* DIRECTIONS: The result should be every line of the listing that contains "Right".

Top of MATERIAL SUPPLIED

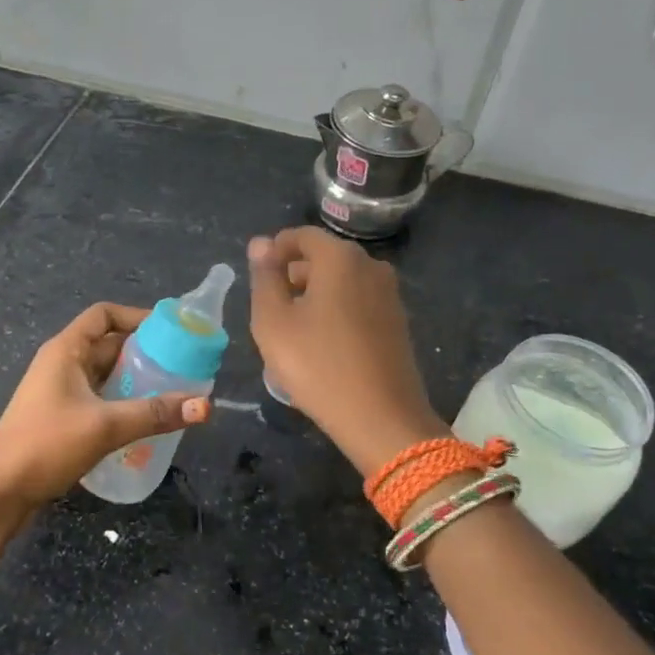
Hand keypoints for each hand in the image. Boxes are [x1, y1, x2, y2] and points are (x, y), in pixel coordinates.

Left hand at [0, 302, 210, 522]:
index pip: (104, 315)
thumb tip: (205, 406)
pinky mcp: (60, 418)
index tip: (171, 332)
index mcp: (66, 350)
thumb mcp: (105, 426)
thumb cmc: (46, 445)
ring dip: (135, 381)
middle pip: (109, 345)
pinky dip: (122, 403)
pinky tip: (145, 421)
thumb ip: (154, 414)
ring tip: (172, 394)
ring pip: (105, 375)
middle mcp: (62, 364)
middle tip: (182, 367)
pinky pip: (98, 399)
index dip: (137, 316)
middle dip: (145, 353)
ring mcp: (59, 392)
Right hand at [248, 228, 445, 474]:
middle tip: (269, 312)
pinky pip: (357, 303)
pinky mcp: (397, 322)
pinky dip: (335, 313)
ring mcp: (389, 294)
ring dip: (313, 297)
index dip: (274, 252)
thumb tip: (259, 244)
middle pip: (322, 258)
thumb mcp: (273, 322)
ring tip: (291, 333)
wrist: (381, 419)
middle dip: (293, 276)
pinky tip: (321, 347)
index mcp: (340, 258)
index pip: (300, 235)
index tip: (257, 281)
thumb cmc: (318, 366)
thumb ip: (264, 278)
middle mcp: (371, 266)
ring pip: (340, 283)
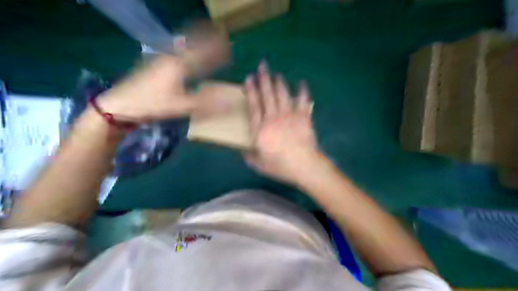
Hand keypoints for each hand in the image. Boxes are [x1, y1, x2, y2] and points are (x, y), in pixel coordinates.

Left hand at [97, 20, 228, 121]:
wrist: (120, 104)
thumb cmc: (151, 104)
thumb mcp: (180, 106)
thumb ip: (204, 104)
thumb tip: (227, 103)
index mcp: (179, 65)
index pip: (202, 52)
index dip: (216, 48)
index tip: (228, 44)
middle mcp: (170, 58)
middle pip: (192, 44)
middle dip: (206, 37)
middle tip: (219, 34)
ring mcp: (161, 60)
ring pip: (183, 47)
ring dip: (196, 41)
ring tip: (206, 38)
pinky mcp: (155, 66)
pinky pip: (176, 53)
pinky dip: (186, 49)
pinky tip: (185, 52)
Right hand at [244, 62, 322, 183]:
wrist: (304, 165)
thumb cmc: (280, 166)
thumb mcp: (258, 164)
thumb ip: (249, 155)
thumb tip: (243, 150)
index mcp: (260, 129)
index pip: (253, 105)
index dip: (251, 91)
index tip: (249, 78)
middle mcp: (273, 118)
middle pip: (267, 95)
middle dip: (264, 79)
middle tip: (262, 66)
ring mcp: (289, 116)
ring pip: (282, 94)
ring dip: (279, 83)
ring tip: (276, 74)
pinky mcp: (303, 117)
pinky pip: (302, 100)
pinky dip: (303, 91)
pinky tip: (302, 84)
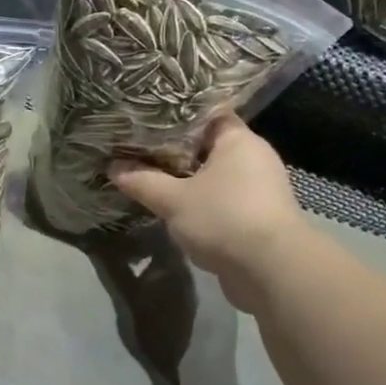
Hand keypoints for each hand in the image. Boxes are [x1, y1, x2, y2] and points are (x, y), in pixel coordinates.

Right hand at [109, 115, 306, 313]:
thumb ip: (143, 181)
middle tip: (139, 148)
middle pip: (209, 146)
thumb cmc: (224, 219)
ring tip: (151, 178)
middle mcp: (254, 159)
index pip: (208, 113)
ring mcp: (260, 190)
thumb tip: (113, 168)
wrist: (271, 271)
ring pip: (215, 176)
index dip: (177, 114)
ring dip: (187, 180)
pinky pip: (222, 201)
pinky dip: (201, 203)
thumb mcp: (173, 200)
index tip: (147, 118)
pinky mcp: (258, 218)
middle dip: (176, 150)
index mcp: (239, 140)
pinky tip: (175, 209)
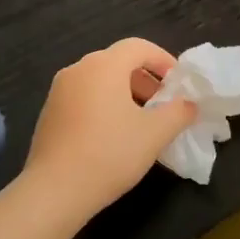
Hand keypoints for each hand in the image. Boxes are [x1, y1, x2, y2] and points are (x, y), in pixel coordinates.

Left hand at [23, 39, 197, 223]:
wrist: (54, 191)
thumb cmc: (109, 154)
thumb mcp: (154, 134)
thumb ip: (179, 113)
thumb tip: (189, 104)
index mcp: (104, 65)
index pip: (139, 47)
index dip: (163, 60)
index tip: (178, 83)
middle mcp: (79, 69)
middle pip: (118, 61)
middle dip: (145, 79)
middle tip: (163, 105)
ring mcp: (59, 90)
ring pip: (100, 80)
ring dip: (125, 93)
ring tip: (141, 122)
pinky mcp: (49, 112)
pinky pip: (84, 96)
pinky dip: (103, 104)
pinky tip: (112, 135)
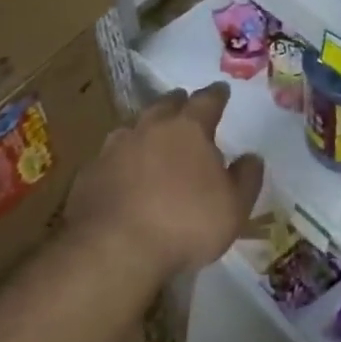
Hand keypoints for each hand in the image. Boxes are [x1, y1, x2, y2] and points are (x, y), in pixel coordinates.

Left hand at [66, 84, 264, 278]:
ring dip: (145, 129)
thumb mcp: (234, 207)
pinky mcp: (89, 173)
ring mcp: (115, 148)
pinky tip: (122, 175)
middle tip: (185, 107)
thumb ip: (246, 178)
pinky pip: (109, 157)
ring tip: (151, 139)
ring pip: (134, 126)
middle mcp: (150, 127)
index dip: (217, 94)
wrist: (112, 250)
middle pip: (166, 104)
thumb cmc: (185, 224)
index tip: (222, 90)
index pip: (207, 100)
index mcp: (189, 128)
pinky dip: (120, 160)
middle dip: (178, 103)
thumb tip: (252, 157)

Bottom of MATERIAL SUPPLIED

* OUTPUT:
Right hand at [248, 228, 445, 474]:
Right hand at [244, 62, 322, 183]:
Right hand at [109, 115, 306, 313]:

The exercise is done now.